To be honest the show is not as good or as funny as I remember it when I saw it all those years ago. It was always a fairly light piece mind you, even if it does occasionally strike the right note of gaiety. The problem with this production though is that it plays that single note repeatedly... for the best part of two-and-a-half-hours.

Despite the double entendre in the title, sadly the play is as clean as a schoolmistress's whistle. No naughty puns. No rude jokes. No seasonal panto humour. Just parody. And you need to find a posh Girls Private School deeply hilarious to keep laughing at such gentle ribbing for an entire evening. And therein lies the issue. It simply tickles the ribs rather than roasts them. It's no St Trinian’s, no French and Saunders spoof.

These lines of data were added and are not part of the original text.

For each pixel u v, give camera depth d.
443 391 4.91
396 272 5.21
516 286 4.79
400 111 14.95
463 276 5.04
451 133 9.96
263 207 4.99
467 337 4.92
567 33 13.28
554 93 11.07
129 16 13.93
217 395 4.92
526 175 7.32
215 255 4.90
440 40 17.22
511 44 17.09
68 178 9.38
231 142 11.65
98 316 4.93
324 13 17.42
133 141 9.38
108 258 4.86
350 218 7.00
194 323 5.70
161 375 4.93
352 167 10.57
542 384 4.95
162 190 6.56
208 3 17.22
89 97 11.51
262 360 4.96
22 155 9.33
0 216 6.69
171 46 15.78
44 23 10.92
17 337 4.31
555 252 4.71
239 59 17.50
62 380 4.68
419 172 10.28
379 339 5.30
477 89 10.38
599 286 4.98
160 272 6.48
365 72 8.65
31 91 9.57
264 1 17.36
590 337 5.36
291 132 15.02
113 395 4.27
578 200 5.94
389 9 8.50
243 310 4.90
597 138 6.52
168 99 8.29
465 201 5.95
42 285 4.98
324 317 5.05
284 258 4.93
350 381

That said, Deegan does inject some social comment into the show by making the Daisy a poor scholarship girl from the wrong side of town. Falsely accused of being a liar, a cheat and a sneak and obdurately confronting a wall of snobbery, Daisy eventually wins out. She sticks with her one true chum, proves brilliant academically, sings like an angel and caps it all by being a star on the hockey pitch and discovering lost treasure.

Randall's production uses just six chairs, a stepladder, a dolly and a good deal of imagination as in a wind-strewn cliff-top rescue evoked through billowing skirts. In an enthusiastic, seven-strong cast, Anna Shaffer sensibly plays it straight as the aspirational Daisy, giving everyone else licence to go over the top. Pauline McLynn is the funniest as Daisy’s staunch, brow-beating ally, but there is lively support from Clare Perkins as a deep-throated bully, Shobna Gulati as the even more sinister Sybil and Freddie Hutchins doubling as the gymslipped Belinda and a dubious Russian music teacher.

It's a dated piece that might in another 35 years’ time find a new audience which, judging by the empty seats around us, it has rather failed to do on this occasion.